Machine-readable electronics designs

=-=-=-=-=

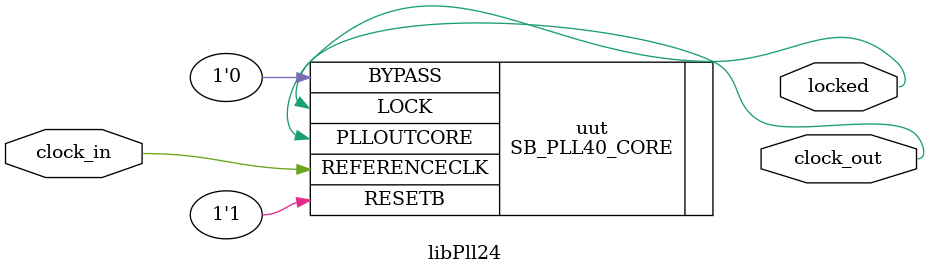
<source format=sv>
/**
 * PLL configuration
 *
 * This Verilog module was generated automatically
 * using the icepll tool from the IceStorm project.
 * Use at your own risk.
 *
 * Given input frequency:        12.000 MHz
 * Requested output frequency:   24.000 MHz
 * Achieved output frequency:    24.000 MHz
 */

module libPll24(
	input  clock_in,
	output clock_out,
	output locked
	);

SB_PLL40_CORE #(
		.FEEDBACK_PATH("SIMPLE"),
		.DIVR(4'b0000),		// DIVR =  0
		.DIVF(7'b0111111),	// DIVF = 63
		.DIVQ(3'b101),		// DIVQ =  5
		.FILTER_RANGE(3'b001)	// FILTER_RANGE = 1
	) uut (
		.LOCK(locked),
		.RESETB(1'b1),
		.BYPASS(1'b0),
		.REFERENCECLK(clock_in),
		.PLLOUTCORE(clock_out)
		);

endmodule

</source>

=-=-=-=-=

* ACTIVITY *
Transcribe the whole of the data exactly, minus any pictures.

* PROBLEM SOLUTION *
<source format=sv>
/**
 * PLL configuration
 *
 * This Verilog module was generated automatically
 * using the icepll tool from the IceStorm project.
 * Use at your own risk.
 *
 * Given input frequency:        12.000 MHz
 * Requested output frequency:   24.000 MHz
 * Achieved output frequency:    24.000 MHz
 */

module libPll24(
	input  clock_in,
	output clock_out,
	output locked
	);

SB_PLL40_CORE #(
		.FEEDBACK_PATH("SIMPLE"),
		.DIVR(4'b0000),		// DIVR =  0
		.DIVF(7'b0111111),	// DIVF = 63
		.DIVQ(3'b101),		// DIVQ =  5
		.FILTER_RANGE(3'b001)	// FILTER_RANGE = 1
	) uut (
		.LOCK(locked),
		.RESETB(1'b1),
		.BYPASS(1'b0),
		.REFERENCECLK(clock_in),
		.PLLOUTCORE(clock_out)
		);

endmodule

</source>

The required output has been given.